What is our consensus on floating point issues?

Question

As far as I can tell, we don't yet have a definitive Meta consensus to the following question:

Are answers allowed to work "in theory" but fail in practice due to floating point issues?

For example, in this recent question, answers that attempt to find the answer by calculating \$\sqrt[d]n\$ will fail due to floating point errors calculating (for example) \$\sqrt[3]{125} = 4.99999991\$ rather than \$5\$.

This is a similar question that instead asks how a challenge should allow floating point imprecision, but doesn't answer whether or not it should be allowed as default.

Answer 1

No default; require all relevant challenges to explicitly state what to do with floating-point errors

By relevant, I mean the challenges where a theoretically valid algorithm involves floating-point numbers in the middle of computation. Even if the expected result is an integer, a square root (or any non-integer power) in many languages is likely to return a float. And then there's a whole array of functions that have no choice but return floats (unless your language is a CAS).

Allowing or disallowing such functions (and intermediate floating point values) has a huge consequence in code golf, to the point that I could say it defines the actual challenge. If the challenge author wants the answer to be exact in all cases, they should be explicit on that. If the challenge author is more lenient and feels fine with an answer that fails due to floating-point errors, they should be explicit on that too.

Answer 2

Yes, answers can fail due to floating point issues

So long as the algorithm/mathematics/logic behind an answer can be proven correct, it doesn't matter if the implementation fails due to the limitations of computers and programming languages. For the example question, answers that fail because of the miscalculation in \$\sqrt[3]{125}\$ are still acceptable, so long as they fail because of the floating point error.

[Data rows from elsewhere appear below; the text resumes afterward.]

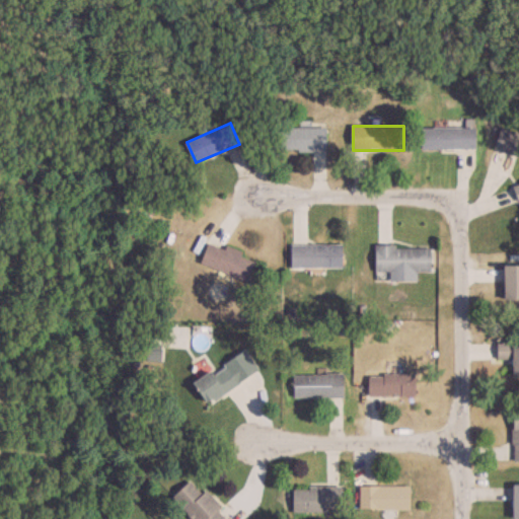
[(327,150),(327,127),(282,127),(282,150),(327,150)]
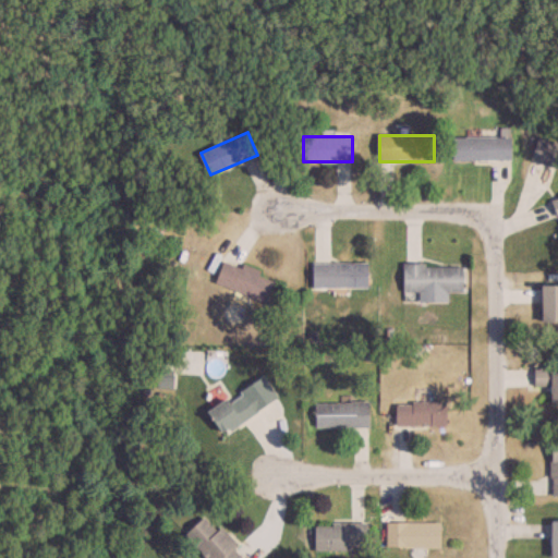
[(513,136),(455,136),(455,160),(513,160),(513,136)]
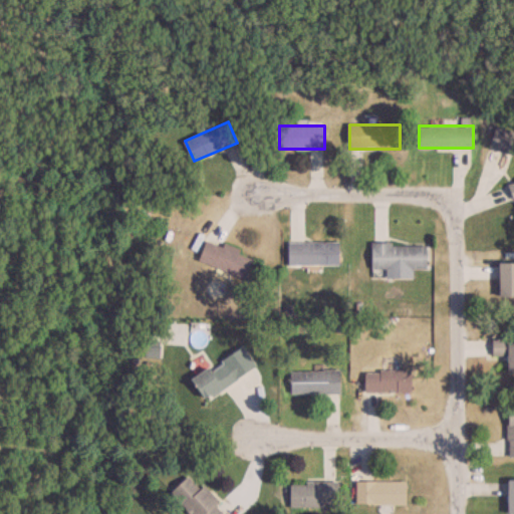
[(513,156),(513,154),(513,131),(498,125),(491,148),(513,156)]
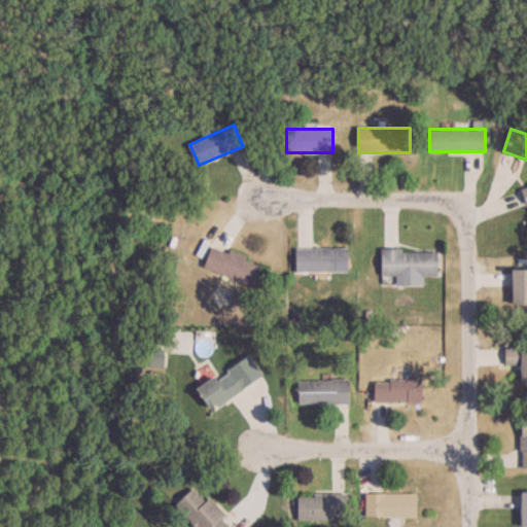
[(253,285),(260,262),(213,247),(206,269),(253,285)]
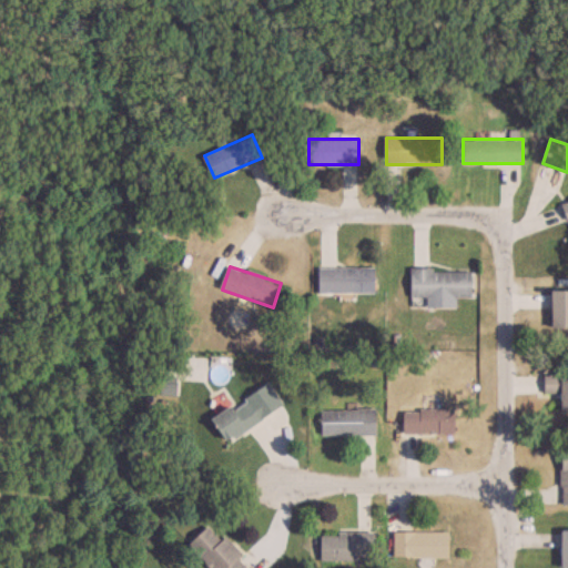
[(377,267),(320,267),(320,294),(377,294),(377,267)]
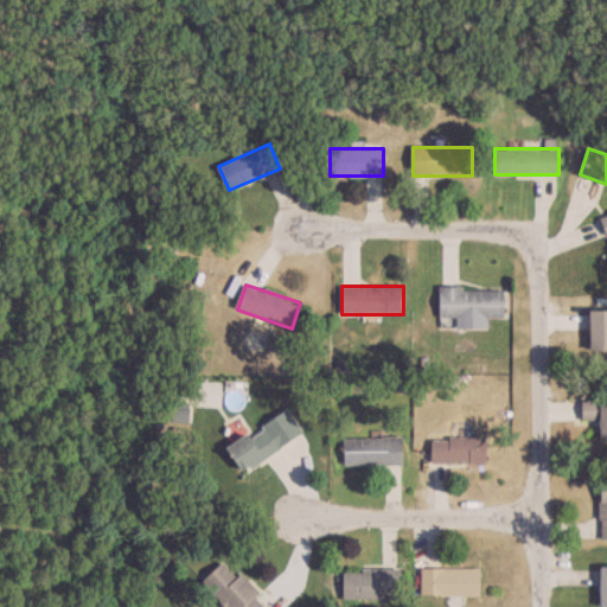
[(508,288),(440,288),(440,318),(508,318),(508,288)]
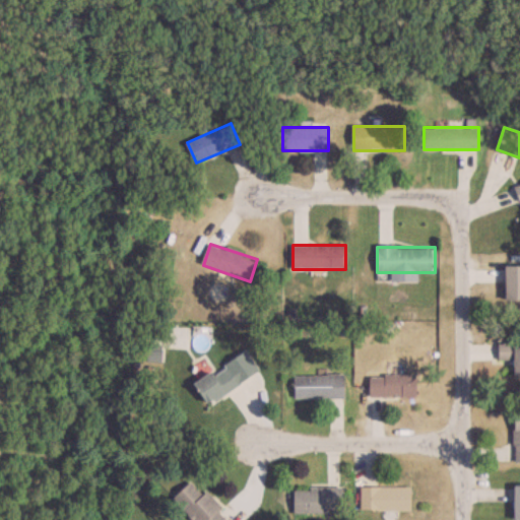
[(508,302),(519,301),(519,265),(508,266),(508,302)]
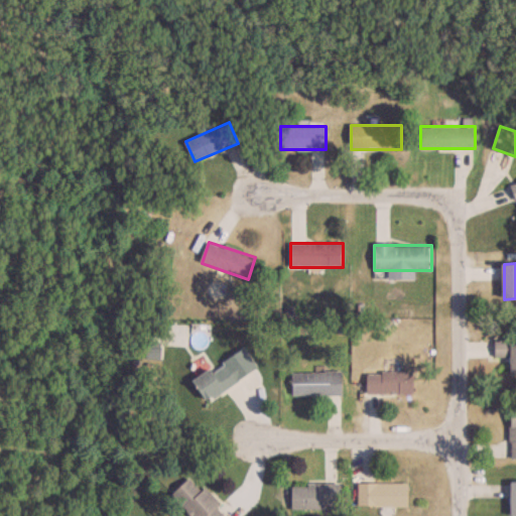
[(515,374),(515,340),(496,341),(496,357),(512,357),(512,374),(515,374)]
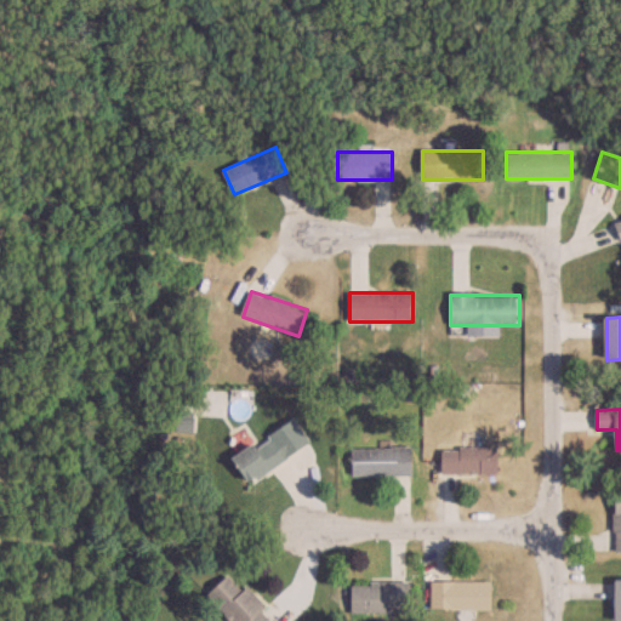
[(178,432),(194,432),(194,422),(178,422),(178,432)]
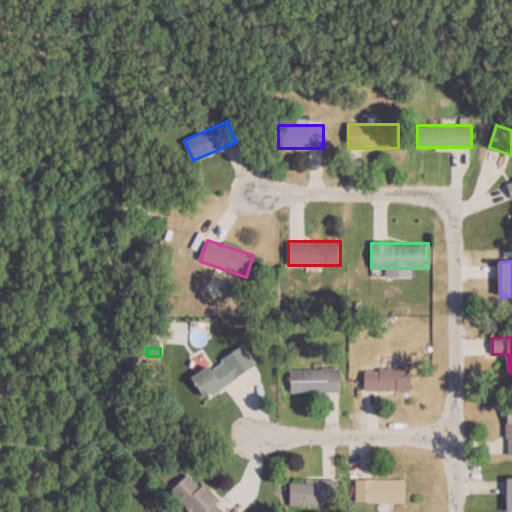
[(238,379),(224,358),(193,379),(207,400),(238,379)]
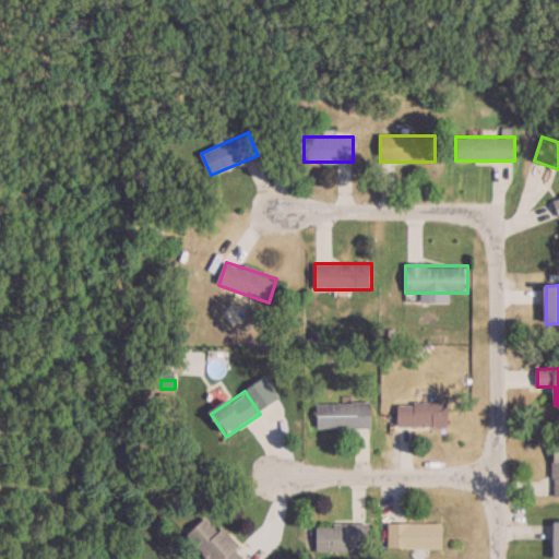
[(318,429),(371,429),(371,404),(318,404),(318,429)]
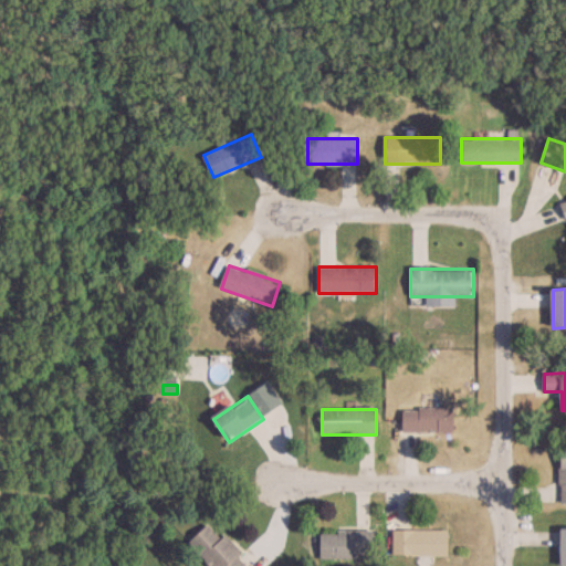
[(404,433),(456,433),(456,409),(404,409),(404,433)]
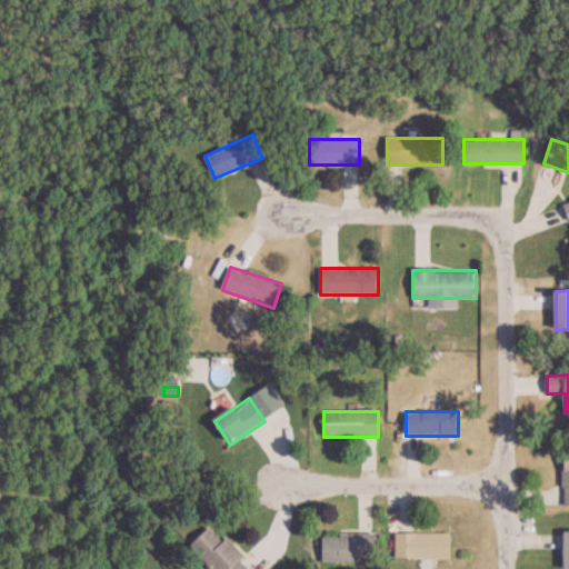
[(191,546),(210,568),(255,568),(229,537),(222,542),(211,528),(191,546)]
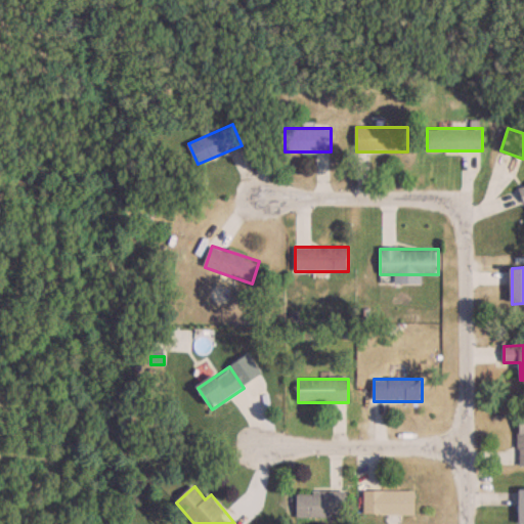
[(416,491),(364,491),(364,514),(416,514),(416,491)]
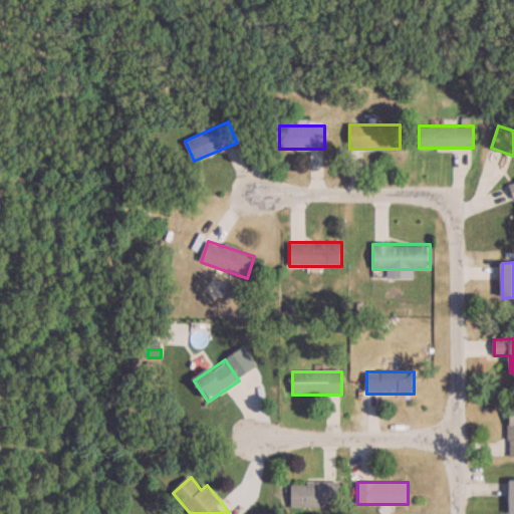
[(339,507),(339,483),(295,483),(295,507),(339,507)]
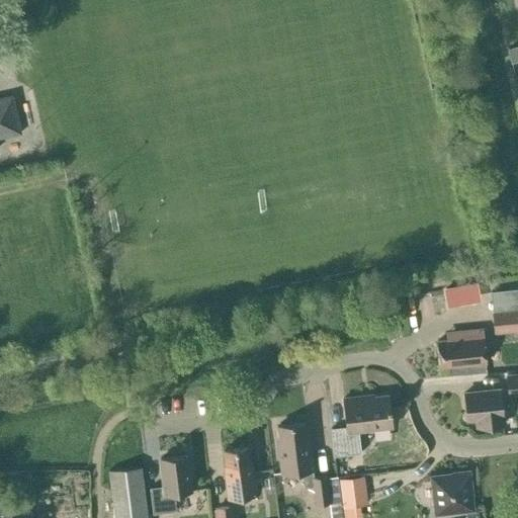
[(0,138),(20,134),(12,96),(0,98),(0,138)]
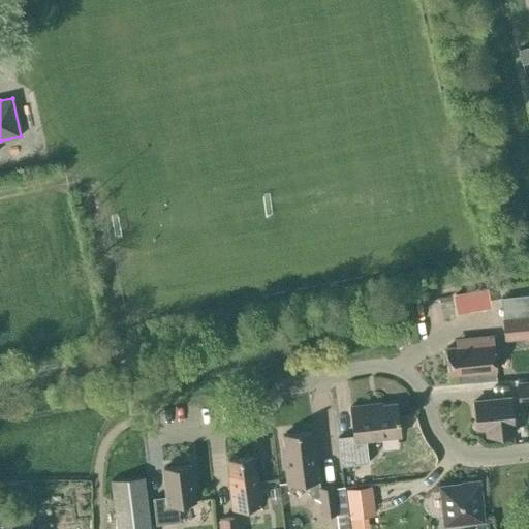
[(475,291),(456,294),(459,311),(478,307),(475,291)]
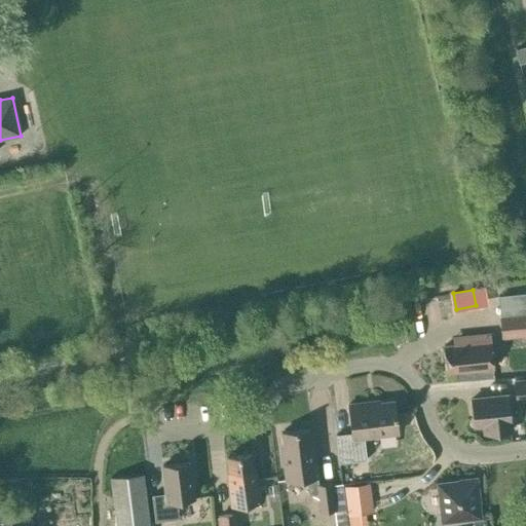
[(513,320),(500,321),(501,337),(525,335),(525,297),(511,299),(513,320)]
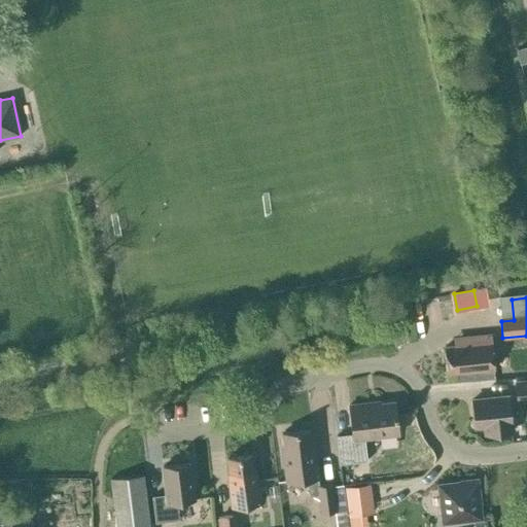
[(444,347),(447,374),(493,369),(490,335),(461,338),(461,345),(444,347)]
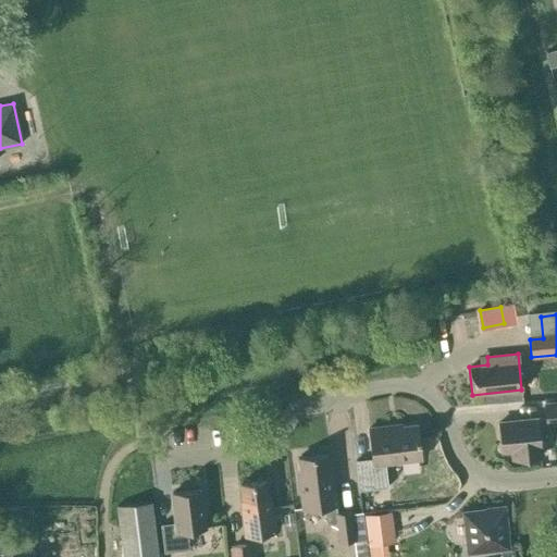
[(556,399),(543,401),(545,426),(556,424),(556,399)]
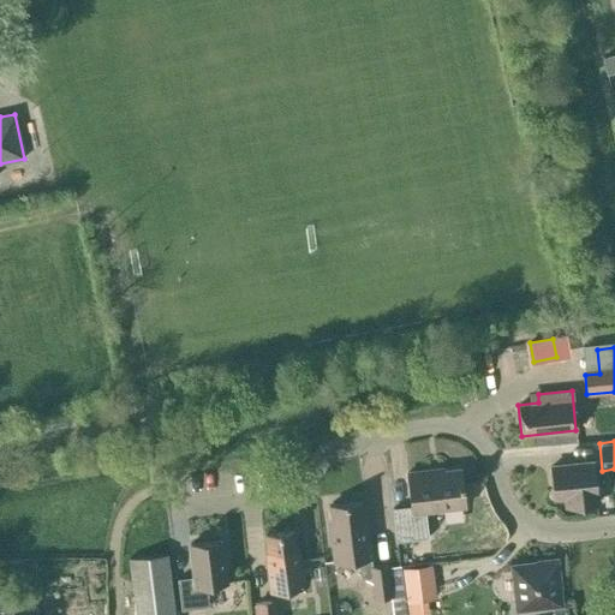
[(553,499),(562,497),(562,507),(597,505),(593,463),(550,467),(553,499)]
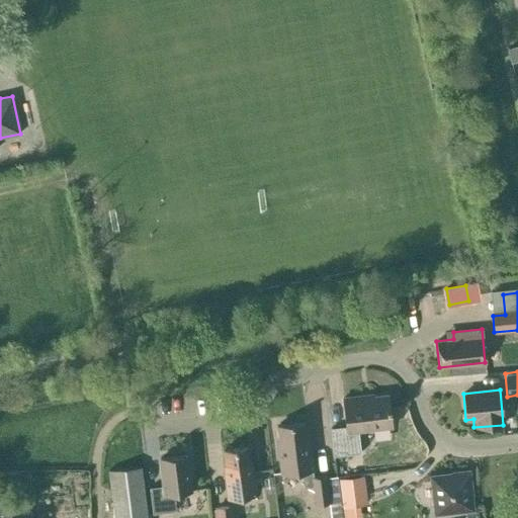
[(358,431),(392,427),(387,395),(359,398),(359,396),(343,398),(346,426),(330,428),(334,456),(360,453),(358,431)]
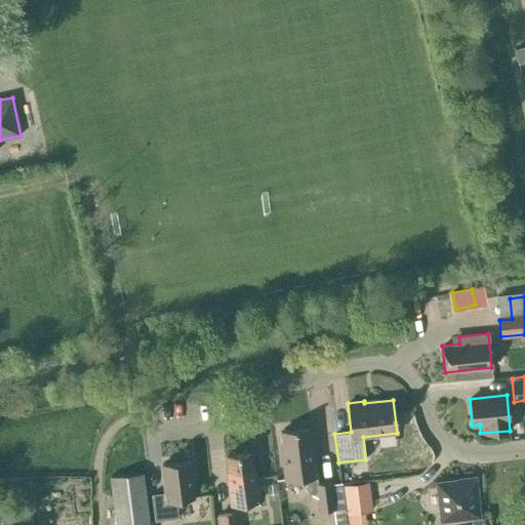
[(284,480),(305,477),(307,493),(316,492),(315,483),(318,482),(313,444),(312,445),(310,429),(280,432),(282,448),(281,448),(284,480)]
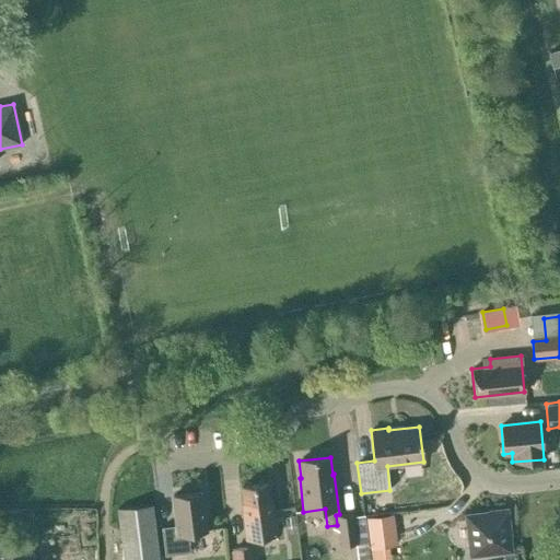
[(267,483),(241,487),(243,504),(241,504),(245,538),(276,534),(271,501),(269,501),(267,483)]
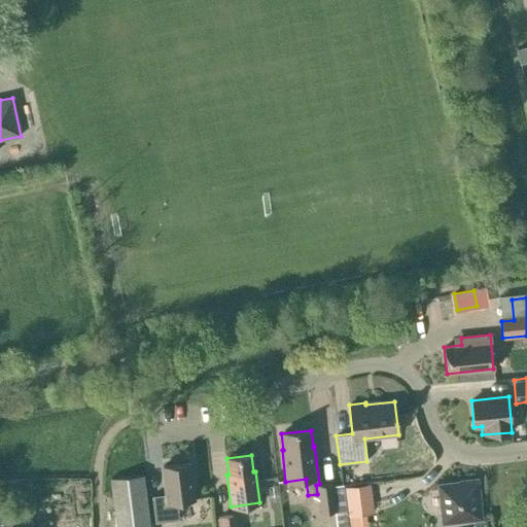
[(176,501),(194,499),(189,463),(163,466),(166,494),(151,496),(154,523),(179,520),(176,501)]
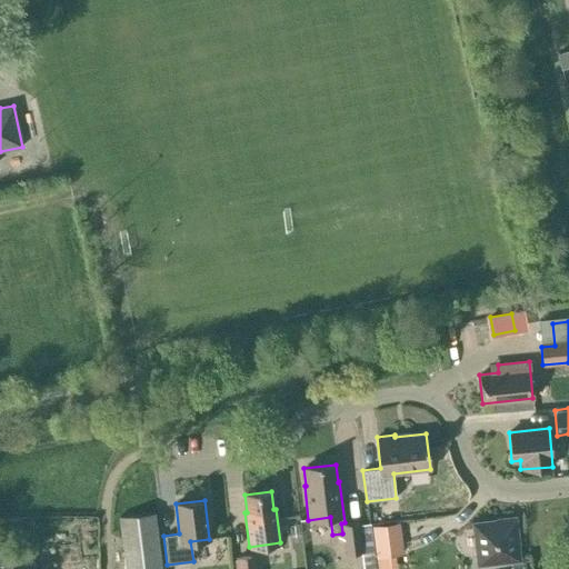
[(119,516),(125,568),(161,568),(153,511),(119,516)]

This is in line with our policy that answers may fail for numbers outside the bounds of their language, so long as they work in theory for all inputs

Answer 3

No, answers cannot fail due to floating point issues

In some challenges it may be necessary for the author to override the defaults, but in many cases it is possible to avoid floating point issues using a different algorithm or workaround.

The goal of code golf is to make the shortest program that performs the task. Our consensus is that languages are defined by their implementations, rather than how they should theoretically behave.

Answer 4

No*. Challenges should specify precision requirements.

Challenges that operate with real numbers should include explicit precision requirements- and do so with floats in mind. Unless you have a good reason to require very high precision, you should specify a standard that is well within reason for single-precision floating point numbers, e.g. +/- 0.001 for numbers between -10,000 and 10,000.

What about other representations of real numbers?

Answers should have the freedom to use different representations of numbers. If you specify that an answer can fail due to machine precision, that opens new questions for other representations that have just as much capability to fail. What if I use a half-precision float? What about fractions? Decimal floats? Fixed-point numbers? What standards are these representations held to? What happens when you introduce irrational numbers?

Extremes

In a comically extreme example, you could implement a solution in such a way that it always returns 0 due to floating point errors even though the math is theoretically correct. It goes against the spirit of solving a challenge if the answer is always wildly incorrect.

When integers are expected

Regarding situations like the referenced challenge, the challenge creator should make this expectation explicit as well. And yes, I think this is a valid thing to expect.

There are cases where a floating point result of a calculation could be close enough to an integer (but not exactly an integer, for instance \$995207\pi = 3126535.0000011\$) to get erroneously rounded to an integer. It is the answerer's responsibility to prove that a floating point error of integer rounding is nevertheless correct for all possible inputs or otherwise work around floating point limitations. Since each individual operation on a float can lose precision, these kinds of almost integers can erroneously become integers and violate the integer precision expectation.

Integers can be held to a much higher standard than floats because they are discrete by their very nature and discrete is what computers excel at.

*Opting in is fine

Challenge writers should still have the option to allow answers to fail due to floating point issues as long as they explicitly state it, but should avoid doing so without a good reason.

Answer 5

It depends on the type of the result.

If that's strictly an integer what we require then we shouldn't accept floating point errors.
If it's not an integer but a general value then there may be a relative error and we have to specify it.